Bryan Adams canceled his Mississippi tour date in protest over an anti-LGBT law, but apparently the social justice warrior has no problem playing in venues where gay people are openly persecuted.
The Canadian singer/songwriter is boycotting Mississippi to protest the state’s recently passed religious freedom law. Media and other left-wing groups were quick to thank the aging pop star, commending his bold stance on LGBT rights.
“I find it incomprehensible that LGBT citizens are being discriminated against in the state of Mississippi,” Adams posted to social media. “I cannot in good conscience perform in a state where certain people are being denied their civil rights due to their sexual orientation.” (Source: “Bryan Adams Instagram,” Instagram, April 11, 2016.)
Some social media users, however, were quick to poke holes in the Liberal narrative. In a tweet published Monday, one user pointed out Bryan Adams performed a concert in Egypt last month. This is a country, it should be noted, where gay people are openly persecuted for their sexual orientation.
Other users also chimed in. NRA News Executive Producer Cameron Gray noted Adams played a series of concerts across the predominantly Islamic Middle East. Tour stops included Syria, Qatar, and the United Arab Emirates, all of which have deplorable track records on gay rights.
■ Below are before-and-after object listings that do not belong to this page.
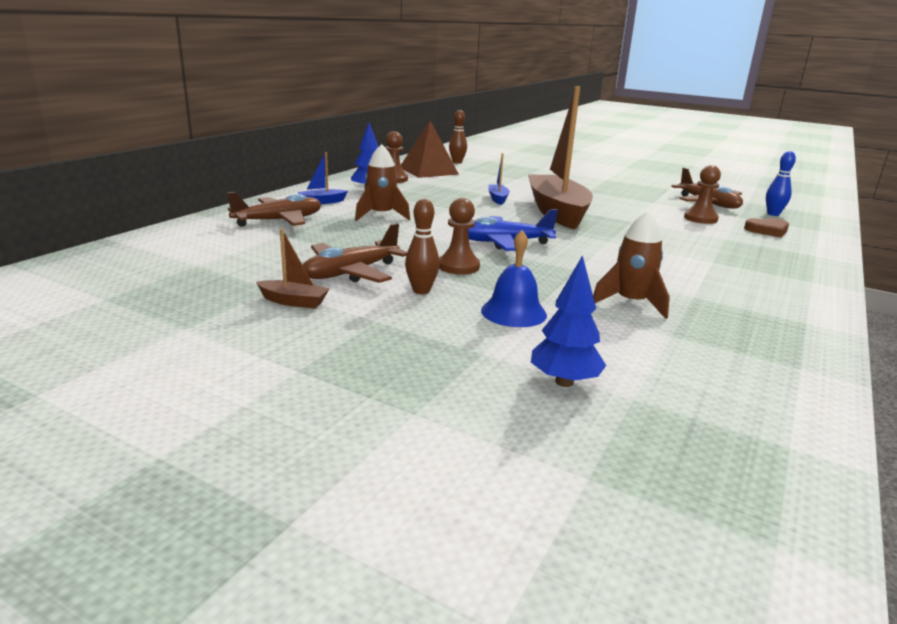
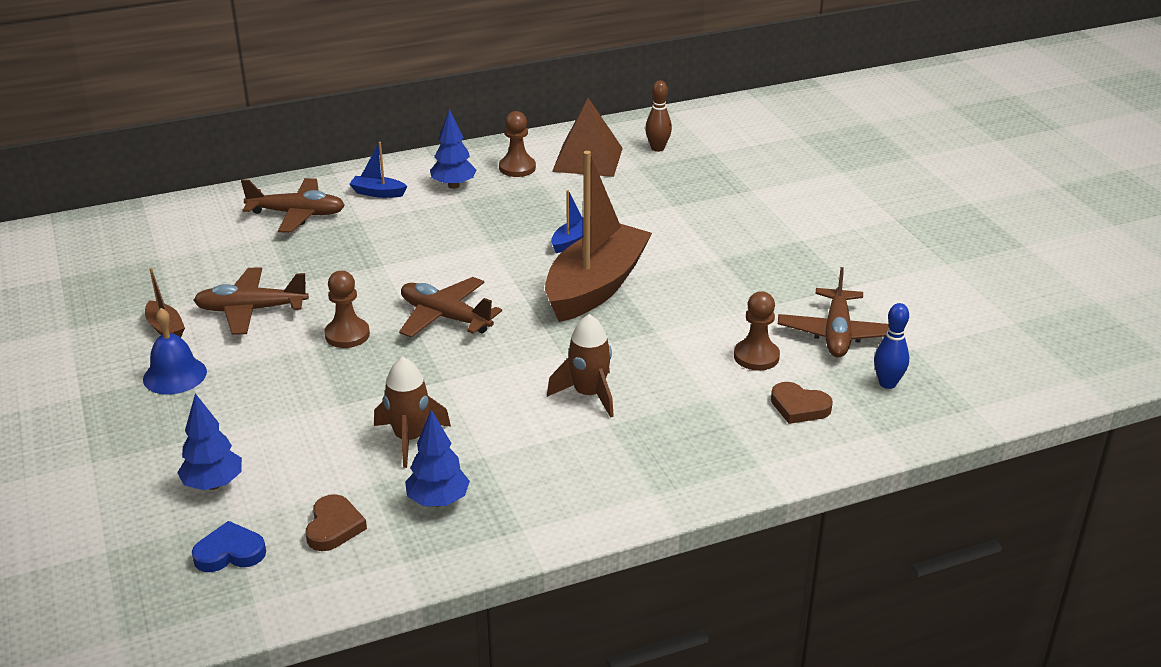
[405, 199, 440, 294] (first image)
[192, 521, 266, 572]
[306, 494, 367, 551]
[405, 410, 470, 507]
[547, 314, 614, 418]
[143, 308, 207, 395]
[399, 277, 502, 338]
Mississippi’s new religious freedom law states that the government cannot force a citizen into an action if it is against a sincerely held religious belief. The law contains no sort of punishment or persecution for the gay or transgender communities. The bill only allows for someone like a Christian baker to refuse baking a cake for a gay wedding if it runs directly counter to that baker’s religious beliefs.
In contrast, homosexuality is illegal under Sharia law throughout much of the Islamic world. People in Qatar, for example, can be put to death for engaging in extramarital sex regardless of their sexual orientation. In the United Arab Emirates, there is a debate as to whether federal law proscribes the death penalty for consensual homosexual sex. (Source: “Here are the 10 countries where homosexuality may be punished by death,” The Washington Post, February 24, 2014.)
Other musicians are protesting similar bills in other states. Bruce Springsteen canceled his show in North Carolina on Friday to protest the state’s recently passed HB2, which bans cities from establishing LGBT nondiscrimination ordinances. Ringo Starr also canceled a concert in the state to protest what he deems a discriminatory law. (Source: “Ringo Starr follows Bruce Springsteen in cancelling North Carolina gig over anti-LGBT law,” NME, April 14, 2016.)
Will these rockers voice a similar protest for gay rights in the Islamic world? No word yet.